L’exercice ne s’est pas fait sans heurts — l’assaut de l’entrepôt a été retardé par un problème de communication, par exemple, — mais les intervenants fédéraux, provinciaux et locaux ont démontré qu’ils pouvaient collaborer et résoudre des problèmes en temps de crise, affirme Morrison. Il attribue la réussite à une structure commune de commandement et de contrôle cohésive et bien informée.

L’exercice et le compte rendu étant achevés, le HPS souhaite partager son expérience lors d’un forum de formation d’une journée pour les commandants du Collège de police de l’Ontario. «

Il faut absolument transmettre ce type d’informations à d’autres services de police pour qu’ils puissent améliorer leur planification », affirme Morrison. Il ajoute que la vidéo de l’exercice, filmée par l’Ontario Police Video Training Alliance, contribuera à mettre en valeur les leçons apprises.

Morrison invite les forces de police intéressées à organiser des exercices similaires à communiquer avec lui au HPS ( www.hamiltonpolice.on.ca ).

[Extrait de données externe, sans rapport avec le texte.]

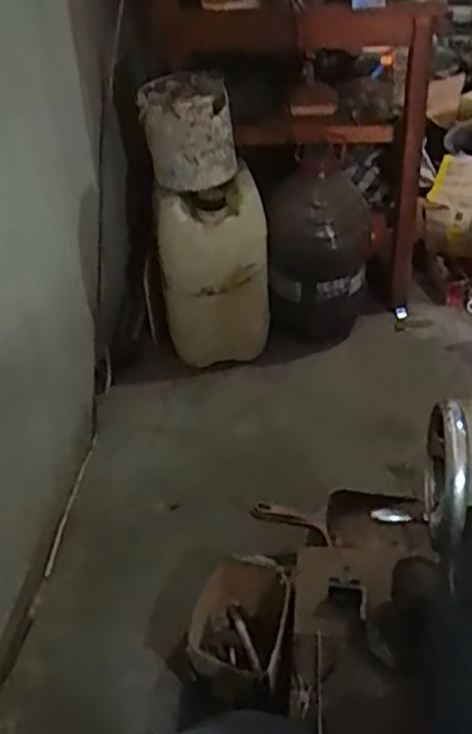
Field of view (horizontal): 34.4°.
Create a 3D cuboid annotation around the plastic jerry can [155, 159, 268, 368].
[{"bbox_3d":[-0.049,-0.213,1.750,0.237,0.406,0.158,-9,38,-5],"label":"plastic jerry can"}]

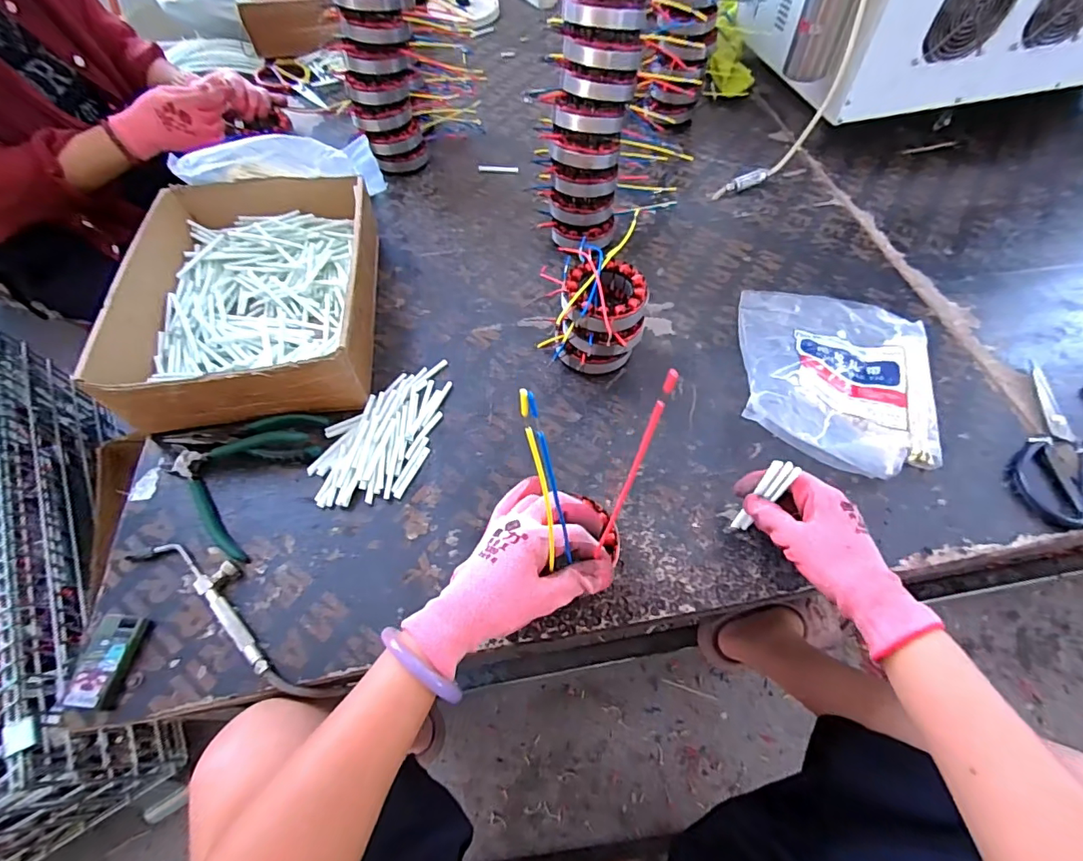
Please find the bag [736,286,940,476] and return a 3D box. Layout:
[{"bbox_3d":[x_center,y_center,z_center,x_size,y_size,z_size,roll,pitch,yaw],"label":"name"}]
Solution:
[{"bbox_3d":[0.320,-0.072,0.522,0.199,0.059,0.253,15,59,11],"label":"bag"}]

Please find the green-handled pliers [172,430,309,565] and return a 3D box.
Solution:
[{"bbox_3d":[-0.306,0.052,0.467,0.114,0.014,0.131,5,57,5],"label":"green-handled pliers"}]

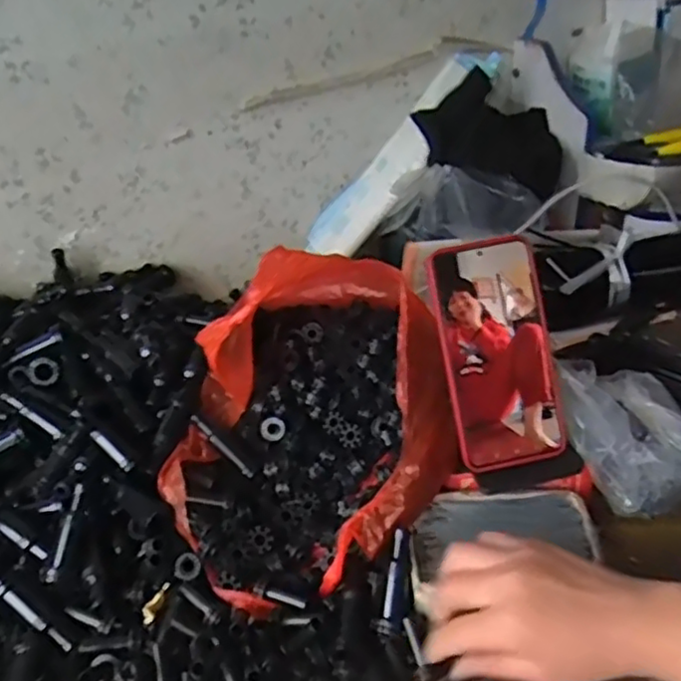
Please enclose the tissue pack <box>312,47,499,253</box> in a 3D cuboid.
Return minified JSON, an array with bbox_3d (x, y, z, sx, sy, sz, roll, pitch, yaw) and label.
[{"bbox_3d":[0.069,-0.221,0.796,0.317,0.035,0.072,-52,46,-2],"label":"tissue pack"}]

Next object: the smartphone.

Les membres du comité de planification de l’OME vous offrent ces conseils :

  • Réalisez l’exercice en fonction des responsabilités et des capacités de votre service.
  • Tirez des leçons des services qui ont tenu des exercices similaires.
  • Demandez du financement auprès de sources comme le Programme conjoint de protection civile du gouvernement du Canada.
  • Commencez la planification dès maintenant et prévoyez un long processus.
  • La planification de l’OME a duré huit mois.
  • Utilisez un format de planification opérationnelle normal et incluez un plan d’évaluation.
  • Composez votre comité de planification d’après l’expertise du personnel et non le grade.
  • Pendant l’exercice, formez un groupe qui surveillera et évaluera les scénarios. Étalez les quarts de travail afin que le personnel demeure alerte.
  • Ne vous limitez pas aux résultats attendus, soyez prêt à tout.